If everything you know about labor and delivery are things you’ve learned from watching movies, you’re in for a big surprise. While TV shows and films often depict one type of birth experience, they often fail to show some of the realities of that experience. I’m not even talking about more complicated scenarios, like if someone goes into preterm labor or has pre-eclampsia or experiences a stillbirth, either. Still, there are just so many things everything thinks happen during birth, but don’t, so I’m here to set the record straight for y’all.
I should preface the following by stating that none of my birth experiences have been typical. In other words, nearly every assumption people make about birth did not happen when I was in the throes of labor and delivery. My first labor experience was totally unexpected because I went into very early preterm labor. They also tried to stop my labor, which is not at all typical. My son was also a home birth-turned-hospital transfer situation, so that was also quite chaotic. Both my babies were sent straight to the NICU rather than staying with me, which was not easy on anyone.
However, speaking more in terms of an easier labor experience, there are still many false assumptions made as the result of dramatized television shows and a not-so-accurate cultural narrative.
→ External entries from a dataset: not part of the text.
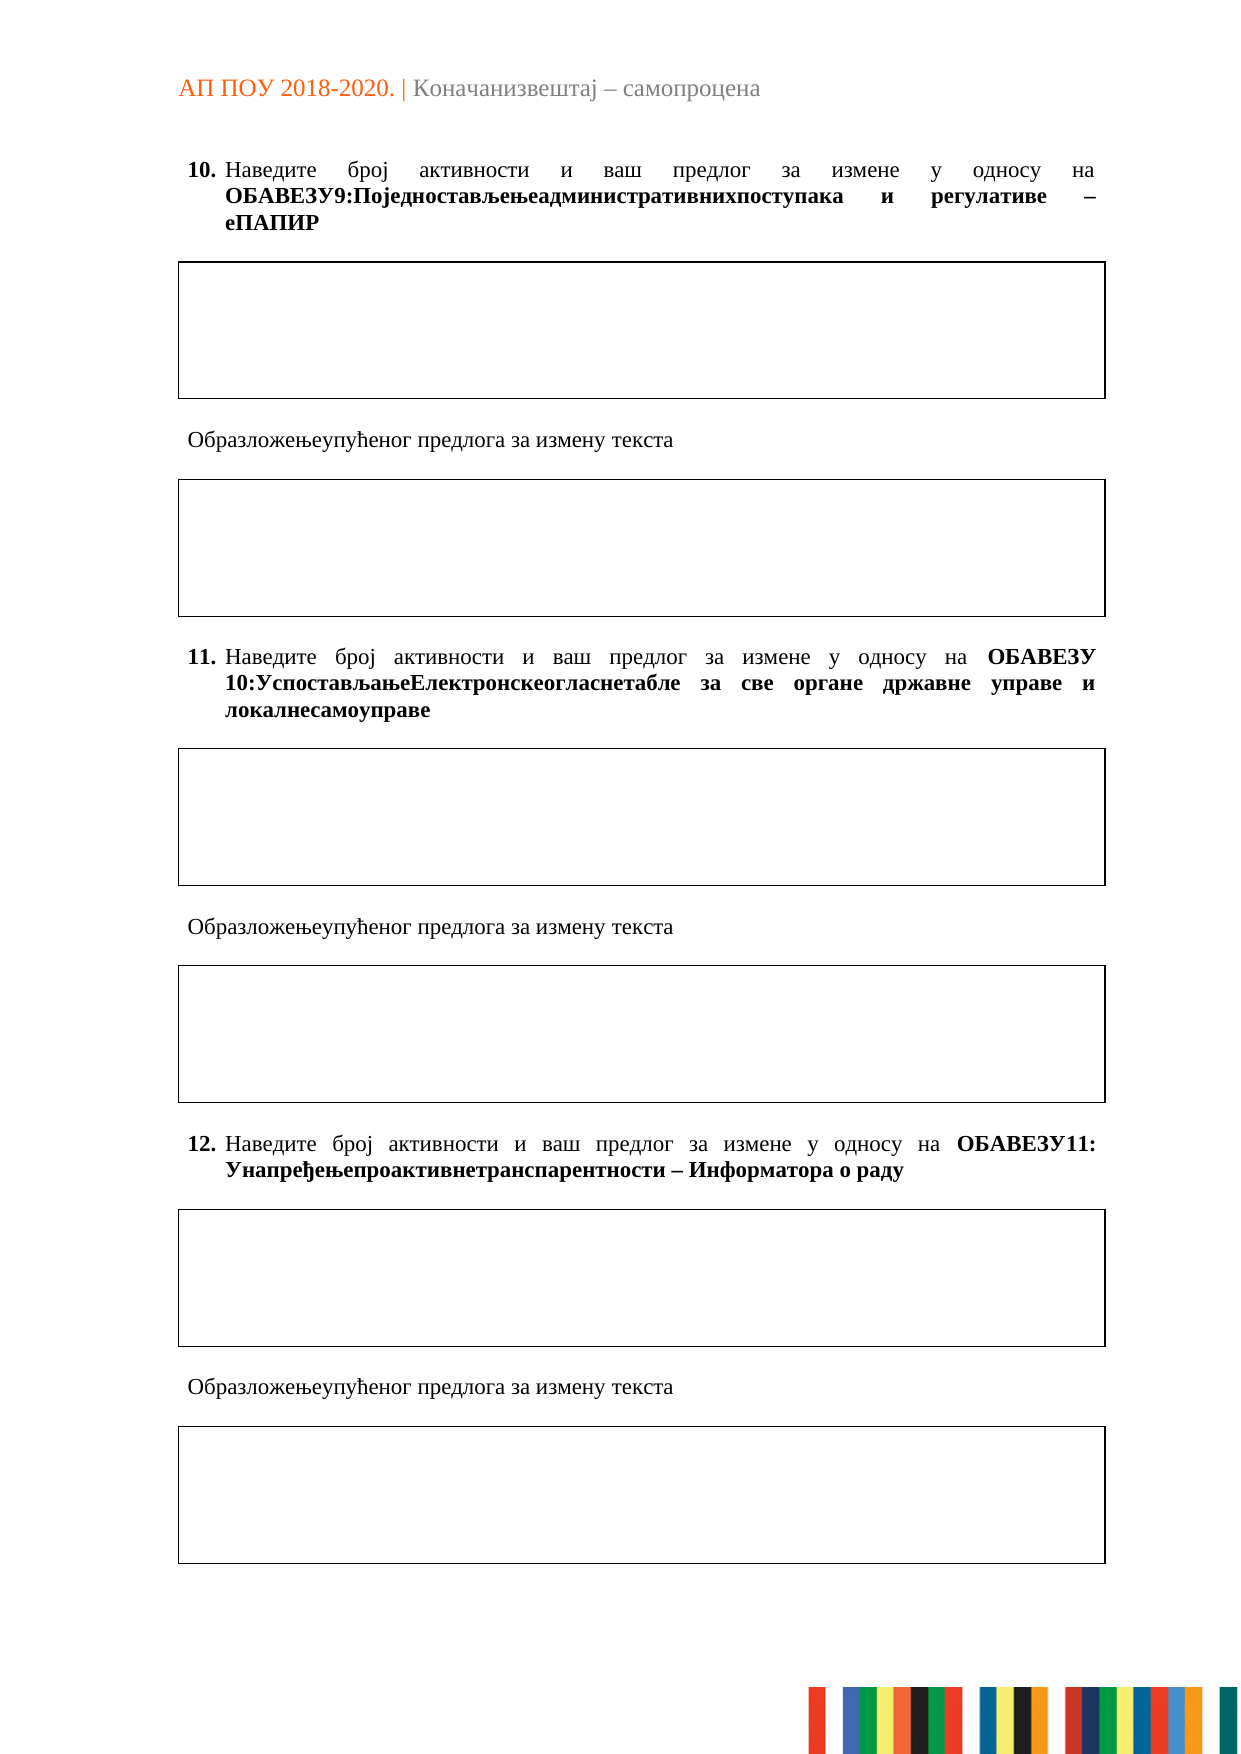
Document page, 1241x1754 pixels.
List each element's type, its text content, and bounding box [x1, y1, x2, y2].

text Образложењеупућеног предлога за измену текста [187, 913, 1096, 939]
list Наведите број активности и ваш предлог за измене у односу на ОБАВЕЗУ9:Поједностављењеадминистративнихпоступака и регулативе – еПАПИР [187, 156, 1096, 235]
list Наведите број активности и ваш предлог за измене у односу на ОБАВЕЗУ11: Унапређењепроактивнетранспарентности – Информатора о раду [187, 1130, 1096, 1182]
list Наведите број активности и ваш предлог за измене у односу на ОБАВЕЗУ 10:УспостављањеЕлектронскеогласнетабле за све органе државне управе и локалнесамоуправе [187, 643, 1096, 722]
picture [995, 1687, 1136, 1754]
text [187, 426, 1096, 452]
picture [808, 1687, 982, 1754]
picture [1151, 1687, 1238, 1754]
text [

Let’s clear them up now, shall we?
When Your Water Breaks You Automatically Start Feeling Intense Contractions
Nope! Labor might begin before your water breaks (this happened to me). Or, if your water breaks first, labor still might not occur right away, and labor might need to be induced. There’s not singular, straight line when it comes to labor.
You Have To Rush Straight To The Hospital As Soon As Your Water Breaks
Also not true. In fact, some doctors (like mine) will suggest you stay out of the hospital as long as possible during labor. This is so you’re still allowed to move more without any monitors hooked up to you, so you can still eat and drink freely, etc. Some believe this also helps you avoid an unnecessary c-section (but there’s no avoiding a necessary one, obviously, and that’s OK).
Anyone & Everyone Will Be In Your Hospital Room
When I was getting close to my delivery date, I took a tour of the hospital I’d be delivering in. They told me there that I could choose to have one, maybe two, people in with me at a time. So, those movies showing every single one of someone’s friends and family coming in and out all willy nilly while they’re giving birth? Doesn’t really happen much.
You’ll Want & Have Someone Videotaping The Whole Thing
Nah. OK, maybe some pregnant persons want that, sure. However, not everyone videotapes their child’s birth. Honestly, I am totally fine with my nether regions not being displayed on my TV screen, especially when things got bloody.
The Doctor (Or Midwife) Are Around From The Moment Labor Begins
When you go into active labor, you kind of want your doctor or midwife to be on hand. Sometimes they will be, but other times, they won’t. Instead, you’ll have nurses come by to check on you from time to time until the pushing really begins.
You Won’t Be Pushing Longer Than A Few Minutes
Yes, some people are lucky and have very quick labor and delivery experiences. Others end up pushing for hours. Awful, huh?
Epidurals Are Always Available & Effective
Nope! I haven’t had one, but apparently there are numerous reasons why an epidural might not work, including improper placement of the catheter and your labor progressing faster than it can do its job. Also, if your labor has been going for a while, you might lose your window of opportunity for an epidural. Whoops!
Once The Baby Is Out, All The Work Is Over
Don’t you wish? I was not really expecting what it would be like to birth the placenta after I gave birth to both my kids. Rest assured, I just wanted it to be done and over with so I could focus on the babies I just had. And honestly, sometimes it takes a while.
Your Baby Will Stay With You The Entire Time Once They’re Born
Nope. I mean, they might. Some hospitals are awesome like that, and if you have an uncomplicated home birth, that might also be the case. However, many times babies are taken to sleep in nurseries, or are at least taken to get procedures done away from mama.
You’ll Connect With Your Baby Immediately
That would be nice, but it’s not always the case. Some mamas simply have trouble forming any kind of bond at first, and for numerous reasons. Postpartum hormones and depression, birth trauma, previous traumas, or just a general inability to get close to anyone right away can all cause you to not form that head-over-heels bond that is so often portrayed in pop culture.
You'll Be Back To "Normal" In Six Weeks
OK, so this is some time after birth, but I had to include it. Some folks swear you’re going to be 100 percent back to your old self in just a few weeks time. That’s probably the myth that helped create a system where mothers are expected back at work in three months (after not getting paid in all that time, to boot). In reality, every mom is different. Some are fine in a month and a half, while others need an entire year (or longer) to finally start getting back to “normal.”